The destiny of love, which is

   So tender and particular;

How nature, as unnatural

   And contradicting nature’s source,

Which is but love, seems most of all

   Well-pleased to harry true love’s course;

How, many times, it comes to pass

   That trifling shades of temperament,

Affecting only one, alas,

   Not love, but love’s success prevent;

How manners often falsely paint

   The man; how passionate respect,

Hid by itself, may bear the taint

   Of coldness and a dull neglect;

And how a little outward dust

   Can a clear merit quite o’ercloud,

And make her fatally unjust,

   And him desire a darker shroud;

How senseless opportunity

   Gives baser men the better chance;

How powers, adverse else, agree

   To cheat her in her ignorance;

How Heaven its very self conspires

   With man and nature against love,

As pleased to couple cross desires,

   And cross where they themselves approve.

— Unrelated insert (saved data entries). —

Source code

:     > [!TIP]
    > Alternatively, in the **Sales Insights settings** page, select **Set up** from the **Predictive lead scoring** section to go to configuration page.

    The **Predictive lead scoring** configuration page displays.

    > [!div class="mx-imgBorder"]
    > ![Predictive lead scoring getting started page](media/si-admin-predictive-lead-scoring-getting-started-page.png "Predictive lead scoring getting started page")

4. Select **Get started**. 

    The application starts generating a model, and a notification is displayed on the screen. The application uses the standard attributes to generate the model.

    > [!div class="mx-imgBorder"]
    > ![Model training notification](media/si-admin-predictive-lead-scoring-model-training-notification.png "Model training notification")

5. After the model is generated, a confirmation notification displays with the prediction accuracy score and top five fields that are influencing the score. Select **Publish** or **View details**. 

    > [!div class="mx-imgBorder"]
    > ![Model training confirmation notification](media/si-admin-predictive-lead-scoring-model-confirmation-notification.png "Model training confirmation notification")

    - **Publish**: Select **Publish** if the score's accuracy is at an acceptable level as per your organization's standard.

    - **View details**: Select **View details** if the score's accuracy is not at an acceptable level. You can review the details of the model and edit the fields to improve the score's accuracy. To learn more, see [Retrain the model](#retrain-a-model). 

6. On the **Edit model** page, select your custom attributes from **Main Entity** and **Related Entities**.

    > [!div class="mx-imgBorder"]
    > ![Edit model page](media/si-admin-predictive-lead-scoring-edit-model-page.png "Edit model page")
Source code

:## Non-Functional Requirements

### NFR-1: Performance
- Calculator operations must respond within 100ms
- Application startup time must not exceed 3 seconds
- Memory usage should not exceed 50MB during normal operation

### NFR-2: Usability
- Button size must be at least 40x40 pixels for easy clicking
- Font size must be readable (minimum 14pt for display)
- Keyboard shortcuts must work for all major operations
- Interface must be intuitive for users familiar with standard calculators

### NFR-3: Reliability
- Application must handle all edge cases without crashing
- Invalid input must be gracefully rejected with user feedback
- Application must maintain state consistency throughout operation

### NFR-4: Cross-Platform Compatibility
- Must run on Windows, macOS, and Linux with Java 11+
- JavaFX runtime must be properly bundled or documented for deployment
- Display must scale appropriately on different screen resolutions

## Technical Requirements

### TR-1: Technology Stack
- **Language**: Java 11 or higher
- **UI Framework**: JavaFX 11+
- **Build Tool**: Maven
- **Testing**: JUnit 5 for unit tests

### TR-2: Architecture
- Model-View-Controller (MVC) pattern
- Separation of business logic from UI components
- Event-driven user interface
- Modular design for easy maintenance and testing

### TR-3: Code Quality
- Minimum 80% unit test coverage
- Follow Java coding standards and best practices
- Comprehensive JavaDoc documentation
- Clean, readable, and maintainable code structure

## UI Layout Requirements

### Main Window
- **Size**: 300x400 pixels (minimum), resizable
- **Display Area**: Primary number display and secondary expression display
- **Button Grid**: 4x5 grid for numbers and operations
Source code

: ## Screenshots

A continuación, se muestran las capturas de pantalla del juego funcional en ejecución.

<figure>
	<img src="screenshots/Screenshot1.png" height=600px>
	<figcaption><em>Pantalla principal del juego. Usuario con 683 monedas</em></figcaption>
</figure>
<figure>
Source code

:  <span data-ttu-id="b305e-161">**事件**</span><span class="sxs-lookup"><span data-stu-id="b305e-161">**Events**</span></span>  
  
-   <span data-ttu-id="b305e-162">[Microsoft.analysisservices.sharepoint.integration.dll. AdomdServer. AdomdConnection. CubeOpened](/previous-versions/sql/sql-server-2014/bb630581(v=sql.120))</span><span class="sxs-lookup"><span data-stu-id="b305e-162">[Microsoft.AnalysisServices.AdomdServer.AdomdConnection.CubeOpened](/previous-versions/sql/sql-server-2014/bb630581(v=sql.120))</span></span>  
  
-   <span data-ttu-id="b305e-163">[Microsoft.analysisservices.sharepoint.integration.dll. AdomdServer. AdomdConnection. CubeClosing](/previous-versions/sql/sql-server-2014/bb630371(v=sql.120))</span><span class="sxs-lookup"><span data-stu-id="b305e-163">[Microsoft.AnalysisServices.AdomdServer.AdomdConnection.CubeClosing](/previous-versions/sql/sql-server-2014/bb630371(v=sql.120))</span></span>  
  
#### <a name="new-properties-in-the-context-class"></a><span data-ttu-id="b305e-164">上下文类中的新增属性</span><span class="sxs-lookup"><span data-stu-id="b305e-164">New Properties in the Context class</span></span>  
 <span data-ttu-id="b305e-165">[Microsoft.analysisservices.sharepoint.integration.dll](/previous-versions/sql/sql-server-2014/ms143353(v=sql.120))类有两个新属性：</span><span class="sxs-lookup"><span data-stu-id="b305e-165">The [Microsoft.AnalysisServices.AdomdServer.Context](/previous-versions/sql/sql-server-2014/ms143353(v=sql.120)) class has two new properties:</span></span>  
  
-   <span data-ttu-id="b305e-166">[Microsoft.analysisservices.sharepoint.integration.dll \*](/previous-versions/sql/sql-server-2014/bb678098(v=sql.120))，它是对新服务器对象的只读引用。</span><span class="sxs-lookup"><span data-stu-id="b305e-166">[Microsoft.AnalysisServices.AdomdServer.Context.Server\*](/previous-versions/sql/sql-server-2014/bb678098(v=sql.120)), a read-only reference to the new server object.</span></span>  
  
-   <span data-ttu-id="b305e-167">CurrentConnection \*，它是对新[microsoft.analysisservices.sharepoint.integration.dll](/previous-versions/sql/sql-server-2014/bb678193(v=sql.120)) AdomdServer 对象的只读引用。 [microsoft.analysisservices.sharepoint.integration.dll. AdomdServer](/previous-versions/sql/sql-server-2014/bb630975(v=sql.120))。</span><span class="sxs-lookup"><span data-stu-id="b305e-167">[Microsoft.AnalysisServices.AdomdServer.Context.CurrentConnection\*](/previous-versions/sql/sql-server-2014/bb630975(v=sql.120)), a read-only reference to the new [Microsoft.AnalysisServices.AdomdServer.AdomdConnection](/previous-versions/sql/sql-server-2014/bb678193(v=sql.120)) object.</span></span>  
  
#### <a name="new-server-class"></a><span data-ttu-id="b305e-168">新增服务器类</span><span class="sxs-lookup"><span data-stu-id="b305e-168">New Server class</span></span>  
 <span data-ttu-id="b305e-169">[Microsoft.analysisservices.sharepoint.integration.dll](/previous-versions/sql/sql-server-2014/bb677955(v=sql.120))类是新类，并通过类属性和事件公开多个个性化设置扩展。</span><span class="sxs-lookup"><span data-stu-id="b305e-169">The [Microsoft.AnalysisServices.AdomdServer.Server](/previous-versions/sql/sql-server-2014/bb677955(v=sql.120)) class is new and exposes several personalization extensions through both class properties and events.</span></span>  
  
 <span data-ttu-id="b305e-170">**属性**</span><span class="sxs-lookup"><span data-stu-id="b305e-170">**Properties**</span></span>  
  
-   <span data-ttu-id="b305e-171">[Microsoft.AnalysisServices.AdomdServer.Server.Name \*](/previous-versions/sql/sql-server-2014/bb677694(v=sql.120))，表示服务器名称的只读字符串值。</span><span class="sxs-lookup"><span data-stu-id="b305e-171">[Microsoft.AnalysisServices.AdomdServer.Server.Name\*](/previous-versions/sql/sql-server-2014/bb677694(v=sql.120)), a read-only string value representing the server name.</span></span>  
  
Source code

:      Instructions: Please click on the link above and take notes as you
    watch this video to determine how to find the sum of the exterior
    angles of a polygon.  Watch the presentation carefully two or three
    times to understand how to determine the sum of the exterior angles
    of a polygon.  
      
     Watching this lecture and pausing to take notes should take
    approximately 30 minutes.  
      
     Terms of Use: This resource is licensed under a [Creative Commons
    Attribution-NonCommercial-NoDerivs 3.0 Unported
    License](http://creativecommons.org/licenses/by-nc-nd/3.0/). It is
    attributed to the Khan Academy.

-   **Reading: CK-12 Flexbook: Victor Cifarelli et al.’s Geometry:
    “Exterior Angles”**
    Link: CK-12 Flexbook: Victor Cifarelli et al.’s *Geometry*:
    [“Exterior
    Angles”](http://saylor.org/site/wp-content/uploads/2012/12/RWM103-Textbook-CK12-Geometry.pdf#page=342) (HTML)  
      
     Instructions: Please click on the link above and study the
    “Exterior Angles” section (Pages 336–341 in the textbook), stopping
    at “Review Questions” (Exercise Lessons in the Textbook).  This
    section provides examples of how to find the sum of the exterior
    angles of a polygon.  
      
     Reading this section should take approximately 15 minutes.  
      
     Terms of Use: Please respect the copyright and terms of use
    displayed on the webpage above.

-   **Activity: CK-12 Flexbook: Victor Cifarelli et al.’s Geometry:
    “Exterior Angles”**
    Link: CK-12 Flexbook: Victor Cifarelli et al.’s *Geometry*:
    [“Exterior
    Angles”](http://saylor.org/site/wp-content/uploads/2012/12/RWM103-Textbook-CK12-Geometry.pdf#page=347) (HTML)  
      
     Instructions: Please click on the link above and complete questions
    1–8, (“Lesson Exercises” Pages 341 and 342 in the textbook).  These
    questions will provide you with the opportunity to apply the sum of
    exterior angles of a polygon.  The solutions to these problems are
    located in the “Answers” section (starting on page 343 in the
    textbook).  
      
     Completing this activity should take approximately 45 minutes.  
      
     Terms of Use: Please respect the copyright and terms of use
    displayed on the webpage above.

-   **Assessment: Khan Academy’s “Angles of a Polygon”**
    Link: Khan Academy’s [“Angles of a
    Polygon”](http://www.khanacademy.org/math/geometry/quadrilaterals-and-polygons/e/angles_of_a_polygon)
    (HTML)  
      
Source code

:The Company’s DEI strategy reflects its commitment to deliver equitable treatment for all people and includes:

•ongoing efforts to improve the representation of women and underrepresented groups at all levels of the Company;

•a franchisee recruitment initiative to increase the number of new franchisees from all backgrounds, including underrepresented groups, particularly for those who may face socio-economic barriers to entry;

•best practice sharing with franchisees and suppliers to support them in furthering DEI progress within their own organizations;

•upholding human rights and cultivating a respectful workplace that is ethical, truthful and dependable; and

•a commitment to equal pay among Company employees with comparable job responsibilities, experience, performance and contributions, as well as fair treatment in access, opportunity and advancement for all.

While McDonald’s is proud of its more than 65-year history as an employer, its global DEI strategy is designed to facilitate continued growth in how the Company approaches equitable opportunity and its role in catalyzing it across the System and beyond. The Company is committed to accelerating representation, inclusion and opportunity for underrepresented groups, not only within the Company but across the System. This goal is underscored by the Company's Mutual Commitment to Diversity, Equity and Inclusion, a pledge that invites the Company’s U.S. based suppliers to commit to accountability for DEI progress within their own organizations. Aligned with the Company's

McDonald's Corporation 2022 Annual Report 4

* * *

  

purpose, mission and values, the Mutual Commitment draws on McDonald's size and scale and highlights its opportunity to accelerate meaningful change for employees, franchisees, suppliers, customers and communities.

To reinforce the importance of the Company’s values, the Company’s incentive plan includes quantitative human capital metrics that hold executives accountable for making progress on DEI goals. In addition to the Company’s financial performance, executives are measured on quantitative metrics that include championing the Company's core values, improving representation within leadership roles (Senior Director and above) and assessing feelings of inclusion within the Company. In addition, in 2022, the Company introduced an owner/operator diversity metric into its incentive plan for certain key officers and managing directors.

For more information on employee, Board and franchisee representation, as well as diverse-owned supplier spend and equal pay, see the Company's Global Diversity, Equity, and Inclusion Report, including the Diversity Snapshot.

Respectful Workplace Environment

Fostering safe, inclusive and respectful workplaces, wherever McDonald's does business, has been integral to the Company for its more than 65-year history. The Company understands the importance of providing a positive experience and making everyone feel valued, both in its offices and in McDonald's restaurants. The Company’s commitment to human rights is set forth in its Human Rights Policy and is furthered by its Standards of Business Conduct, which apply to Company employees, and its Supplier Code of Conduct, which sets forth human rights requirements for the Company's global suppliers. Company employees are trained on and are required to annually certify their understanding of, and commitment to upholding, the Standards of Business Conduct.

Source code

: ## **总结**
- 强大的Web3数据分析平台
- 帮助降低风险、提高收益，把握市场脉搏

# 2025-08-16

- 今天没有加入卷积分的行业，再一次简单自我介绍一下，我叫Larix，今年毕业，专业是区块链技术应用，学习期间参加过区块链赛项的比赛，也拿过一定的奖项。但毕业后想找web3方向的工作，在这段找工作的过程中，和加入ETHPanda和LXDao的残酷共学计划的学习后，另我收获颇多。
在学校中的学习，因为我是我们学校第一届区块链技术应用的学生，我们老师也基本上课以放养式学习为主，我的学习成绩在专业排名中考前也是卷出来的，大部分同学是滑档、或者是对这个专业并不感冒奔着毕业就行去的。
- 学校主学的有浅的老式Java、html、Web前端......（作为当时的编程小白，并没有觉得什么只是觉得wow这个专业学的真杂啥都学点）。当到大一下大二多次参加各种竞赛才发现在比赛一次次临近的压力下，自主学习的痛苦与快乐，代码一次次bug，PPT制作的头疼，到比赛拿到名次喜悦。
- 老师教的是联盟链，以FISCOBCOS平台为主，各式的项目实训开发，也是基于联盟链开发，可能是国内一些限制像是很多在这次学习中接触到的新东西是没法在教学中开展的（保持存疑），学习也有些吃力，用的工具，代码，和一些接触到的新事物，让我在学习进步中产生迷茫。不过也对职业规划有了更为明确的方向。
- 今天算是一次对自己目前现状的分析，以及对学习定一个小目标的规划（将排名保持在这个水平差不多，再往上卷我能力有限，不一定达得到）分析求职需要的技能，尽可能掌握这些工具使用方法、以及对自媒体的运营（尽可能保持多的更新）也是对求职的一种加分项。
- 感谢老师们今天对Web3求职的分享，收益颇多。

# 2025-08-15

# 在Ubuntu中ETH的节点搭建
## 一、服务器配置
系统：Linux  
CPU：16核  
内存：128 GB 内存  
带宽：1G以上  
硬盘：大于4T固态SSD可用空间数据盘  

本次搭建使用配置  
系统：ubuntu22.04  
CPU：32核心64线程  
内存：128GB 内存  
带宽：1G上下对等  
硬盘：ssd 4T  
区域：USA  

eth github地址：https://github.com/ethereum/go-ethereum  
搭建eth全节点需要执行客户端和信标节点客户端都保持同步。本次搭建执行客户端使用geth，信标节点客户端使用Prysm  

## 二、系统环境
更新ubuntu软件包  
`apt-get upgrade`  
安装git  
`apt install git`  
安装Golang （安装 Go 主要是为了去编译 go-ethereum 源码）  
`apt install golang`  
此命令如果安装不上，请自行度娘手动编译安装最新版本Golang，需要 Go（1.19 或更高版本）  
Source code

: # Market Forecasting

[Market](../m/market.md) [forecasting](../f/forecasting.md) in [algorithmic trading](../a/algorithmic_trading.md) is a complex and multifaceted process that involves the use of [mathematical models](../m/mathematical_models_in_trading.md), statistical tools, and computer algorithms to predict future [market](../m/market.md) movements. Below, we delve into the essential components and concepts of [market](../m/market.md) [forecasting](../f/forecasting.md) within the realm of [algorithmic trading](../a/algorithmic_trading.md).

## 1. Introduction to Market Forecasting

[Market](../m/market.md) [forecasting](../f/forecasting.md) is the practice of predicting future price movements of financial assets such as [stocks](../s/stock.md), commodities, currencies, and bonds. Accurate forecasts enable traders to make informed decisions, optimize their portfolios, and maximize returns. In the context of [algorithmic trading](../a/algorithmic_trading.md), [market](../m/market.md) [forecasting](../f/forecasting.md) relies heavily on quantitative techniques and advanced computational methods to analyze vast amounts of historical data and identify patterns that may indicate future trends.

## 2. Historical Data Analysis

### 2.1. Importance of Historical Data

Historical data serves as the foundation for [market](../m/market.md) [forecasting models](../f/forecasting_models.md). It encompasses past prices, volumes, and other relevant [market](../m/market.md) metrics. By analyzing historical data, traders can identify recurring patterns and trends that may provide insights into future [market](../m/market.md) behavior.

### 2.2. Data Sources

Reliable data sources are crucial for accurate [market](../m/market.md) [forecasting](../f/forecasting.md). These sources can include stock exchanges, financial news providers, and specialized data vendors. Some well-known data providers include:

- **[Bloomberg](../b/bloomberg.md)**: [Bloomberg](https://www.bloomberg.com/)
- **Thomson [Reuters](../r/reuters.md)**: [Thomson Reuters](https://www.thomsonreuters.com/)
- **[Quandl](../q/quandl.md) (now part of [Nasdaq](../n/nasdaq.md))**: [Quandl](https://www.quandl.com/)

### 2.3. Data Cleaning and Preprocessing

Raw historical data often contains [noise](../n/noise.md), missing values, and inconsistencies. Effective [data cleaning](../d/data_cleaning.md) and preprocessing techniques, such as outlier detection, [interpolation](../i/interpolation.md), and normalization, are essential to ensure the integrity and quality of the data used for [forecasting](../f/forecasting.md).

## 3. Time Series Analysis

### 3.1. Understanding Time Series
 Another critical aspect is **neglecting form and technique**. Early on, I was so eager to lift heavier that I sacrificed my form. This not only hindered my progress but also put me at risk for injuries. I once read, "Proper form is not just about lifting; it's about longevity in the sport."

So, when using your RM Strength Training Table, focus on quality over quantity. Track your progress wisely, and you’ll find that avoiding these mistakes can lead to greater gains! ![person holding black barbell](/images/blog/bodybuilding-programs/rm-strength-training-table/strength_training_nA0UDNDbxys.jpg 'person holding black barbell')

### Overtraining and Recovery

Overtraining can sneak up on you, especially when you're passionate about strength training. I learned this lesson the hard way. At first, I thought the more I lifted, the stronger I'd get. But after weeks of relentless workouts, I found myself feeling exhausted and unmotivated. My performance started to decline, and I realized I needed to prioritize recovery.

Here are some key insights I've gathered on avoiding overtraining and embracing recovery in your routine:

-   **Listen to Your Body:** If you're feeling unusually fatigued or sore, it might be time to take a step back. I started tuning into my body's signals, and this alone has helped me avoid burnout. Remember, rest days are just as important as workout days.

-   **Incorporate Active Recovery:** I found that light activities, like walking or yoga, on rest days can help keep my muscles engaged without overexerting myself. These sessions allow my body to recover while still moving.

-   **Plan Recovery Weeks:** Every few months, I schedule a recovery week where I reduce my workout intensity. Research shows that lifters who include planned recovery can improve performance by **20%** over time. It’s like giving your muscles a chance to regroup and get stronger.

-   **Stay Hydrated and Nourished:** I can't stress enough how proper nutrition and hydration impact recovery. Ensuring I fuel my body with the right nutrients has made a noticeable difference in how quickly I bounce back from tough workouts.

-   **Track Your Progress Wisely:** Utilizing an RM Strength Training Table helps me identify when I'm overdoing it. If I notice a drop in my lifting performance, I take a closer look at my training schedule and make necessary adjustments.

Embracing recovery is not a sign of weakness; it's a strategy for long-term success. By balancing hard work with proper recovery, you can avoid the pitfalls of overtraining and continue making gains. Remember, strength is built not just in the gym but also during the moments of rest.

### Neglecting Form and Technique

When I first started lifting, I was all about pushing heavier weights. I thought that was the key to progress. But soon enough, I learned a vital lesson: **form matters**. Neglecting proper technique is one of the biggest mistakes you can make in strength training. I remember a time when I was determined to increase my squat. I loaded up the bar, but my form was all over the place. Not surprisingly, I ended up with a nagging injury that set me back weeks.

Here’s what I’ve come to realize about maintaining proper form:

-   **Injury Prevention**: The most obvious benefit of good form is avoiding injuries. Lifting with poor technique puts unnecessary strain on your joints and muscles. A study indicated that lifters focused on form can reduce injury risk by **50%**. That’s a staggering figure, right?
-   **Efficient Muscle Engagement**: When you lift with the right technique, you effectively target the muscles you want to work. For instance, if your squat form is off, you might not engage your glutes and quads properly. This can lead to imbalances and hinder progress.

Wretched were life, if the end were now!

   But this gives tears to dry despair,

Faith shall be blest, we know not how,

   And love fulfill’d, we know not where.


2

While thus I grieved, and kiss’d her glove,

   My man brought in her note to say,

Papa had hid her send his love,

   And would I dine with them next day?

They had learn’d and practised Purcell’s glee,

   To sing it by to-morrow night.

The Postscript was: Her sisters and she

   Inclosed some violets, blue and white;

She and her sisters found them where

   I wager’d once no violets grew;

So they had won the gloves.  And there

   The violets lay, two white, one blue.